In 1843, Heinrich Wilhelm Buek created the name Leucospermum canaliculatum without a proper description, but that was corrected by Carl Meissner in 1856, who regarded it as a variety of L. hypophyllum. Meisner also described Leucospermum hypophyllum var. stenophyllum in the same book by De Candolle in 1856. Johann Friedrich Klotzsch, a German pharmacist and botanist, in 1845 named a new variety Leucospermum hypophyllum var. angustifolium, also without a proper description. John Patrick Rourke considered in 1970 all of these grey-leaved forms with U-shaped cross-sections synonymous and created the new combination and subspecies L. hypophyllocarpodendron subsp. canaliculatum.

L. hypophyllocarpodendron is both the type species of the genus Leucospermum and the section Leucospermum. The species name hypophyllocarpodendron means "under-leaf fruit tree".

== Distribution, habitat and ecology ==
Leucospermum hypophyllocarpodendron subsp. hypophyllocarpodendron can be found in three isolated areas, that were probably at one time connected when the sea-level was lower than today. The first area is along the coast between Brandfontein (near Cape Agulhas) and Franskraalstrand.
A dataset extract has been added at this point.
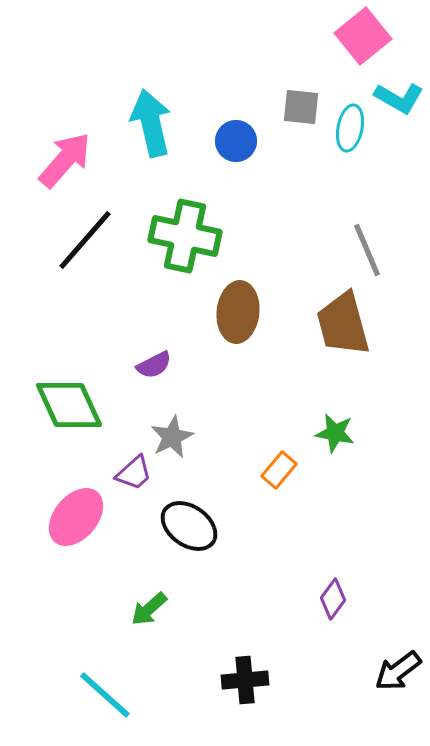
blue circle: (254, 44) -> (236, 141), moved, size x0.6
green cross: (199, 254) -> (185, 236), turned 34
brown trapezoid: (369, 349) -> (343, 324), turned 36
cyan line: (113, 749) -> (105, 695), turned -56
Another area where the subspecies grows is near Faure, Stellenbosch and around the Berg River Dam. Lastly, it occurs on the southern half of the Cape Peninsula. It also used to occur on the flat lands between Retreat and Cape Town, but is now extinct because of the city's expansion. The plants live in fynbos and strandveld on sandy flats below 150 m (500 ft) elevation, but sometimes grow on weathered Table Mountain Sandstone up to 300 m (1000 ft). Adult plants almost always survive the wildfires that occur every decade or two because they grow new branches from the woody underground rootstock.

Leucospermum hypophyllocarpodendron subsp. canaliculatum has its natural distribution along the west coast of the Western Cape, ranging from Milnerton in the south, to Darling in the west and Piketberg in the north, except for an isolated location near the Brandvlei Dam. It grows always on white sands in areas with an average annual rainfall of 38-50 cm, most of which falls during the winter. This subspecies is also very resistant against fire.